[DATA SUPPLIED — start]

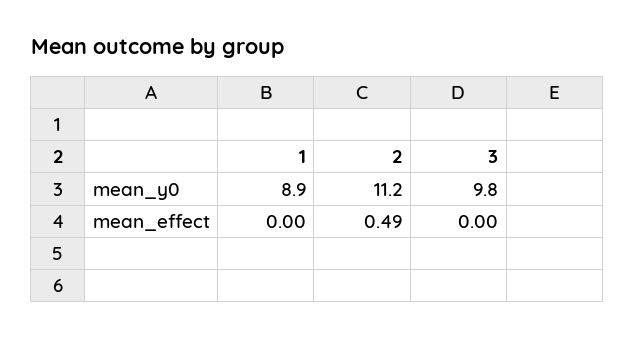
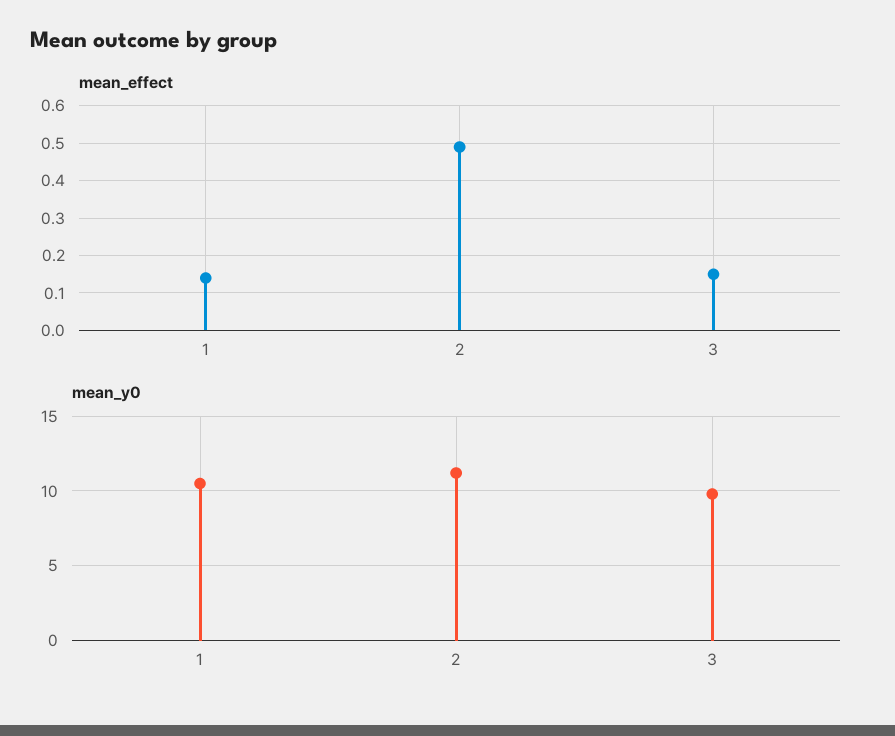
mean_y0, 1: 8.9 -> 10.5
mean_effect, 1: 0 -> 0.15
mean_effect, 3: 0 -> 0.15

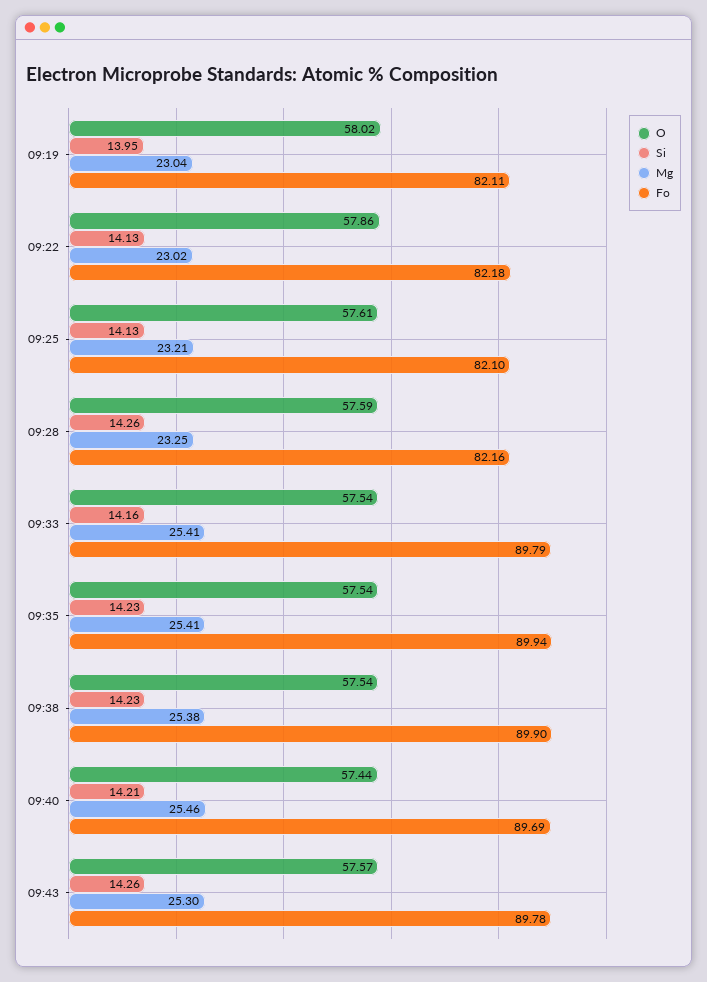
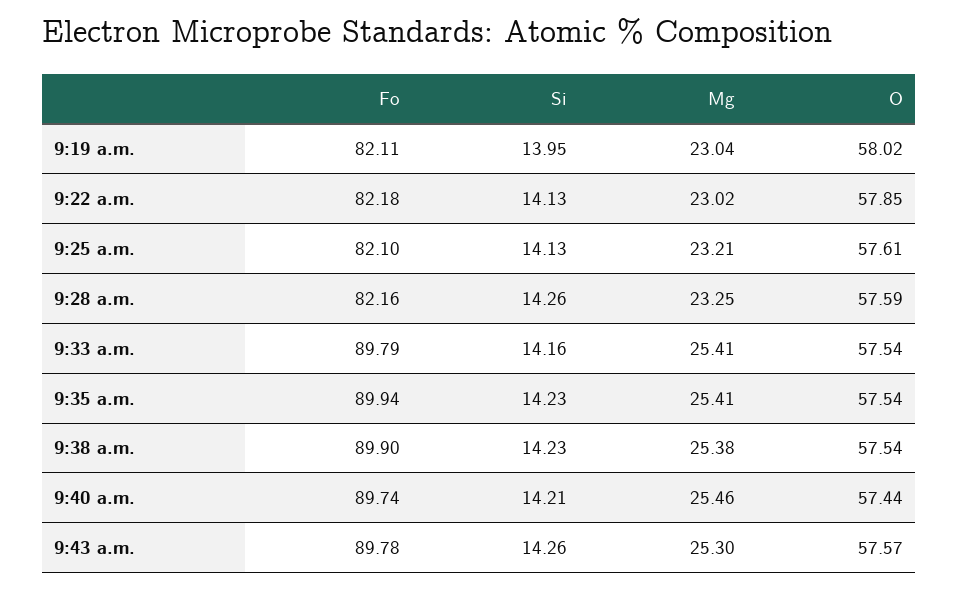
O, 09:22: 57.86 -> 57.85
Fo, 09:40: 89.69 -> 89.74

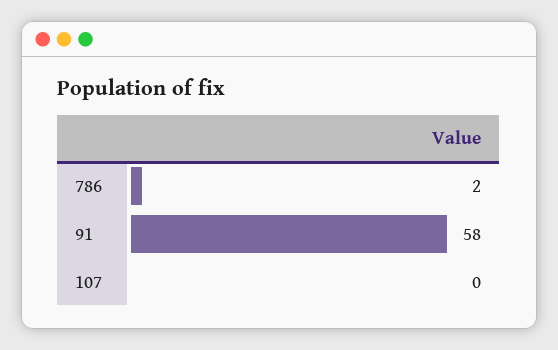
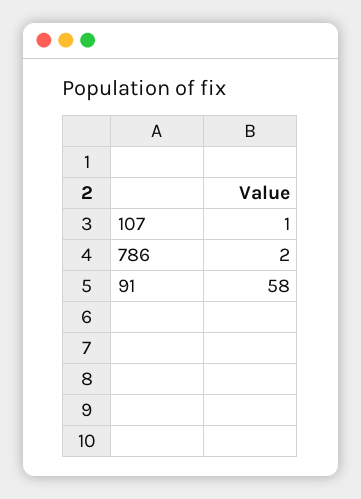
107: 0 -> 1

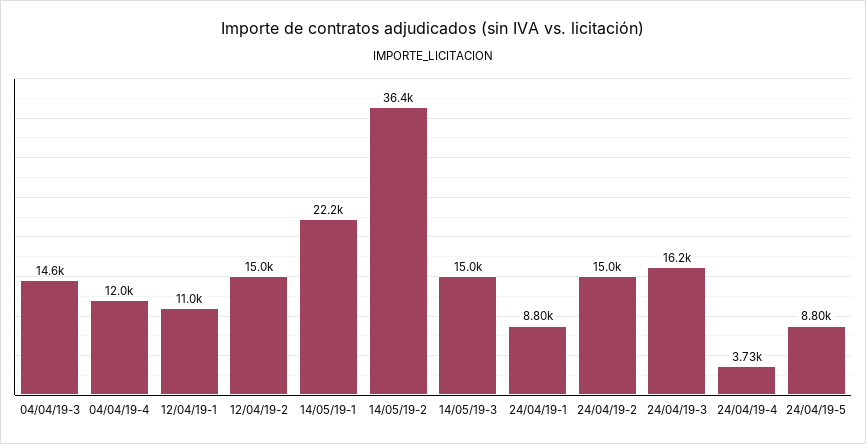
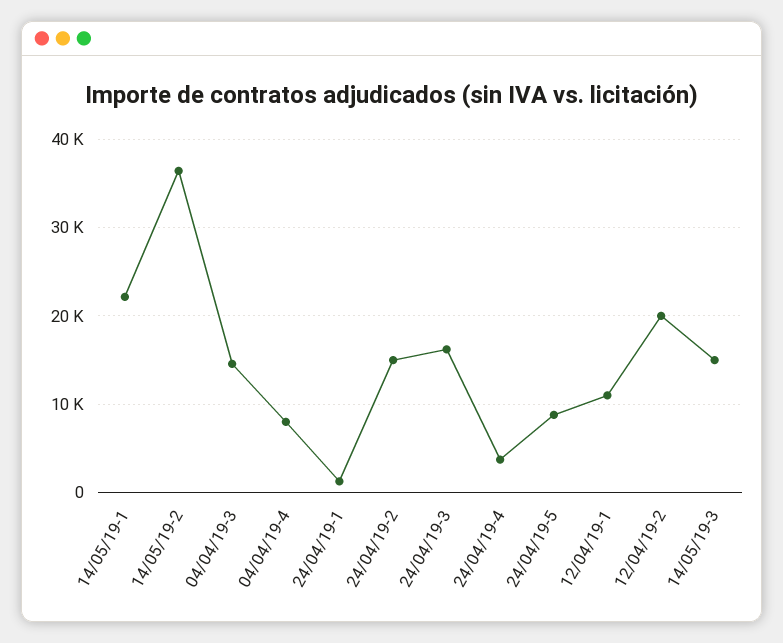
04/04/19-4: 12000 -> 8000
12/04/19-2: 15000 -> 20000
24/04/19-1: 8800 -> 1000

[DATA SUPPLIED — finish]

YOUR INSTRUCTIONS: Your task is to repeat, word for word and with no picture, every line from the one that contains "mean_effect, 1: 0 -> 0.15" through the last line of the data.

RESULT FOR THIS TASK:
mean_effect, 1: 0 -> 0.15
mean_effect, 3: 0 -> 0.15

O, 09:22: 57.86 -> 57.85
Fo, 09:40: 89.69 -> 89.74

107: 0 -> 1

04/04/19-4: 12000 -> 8000
12/04/19-2: 15000 -> 20000
24/04/19-1: 8800 -> 1000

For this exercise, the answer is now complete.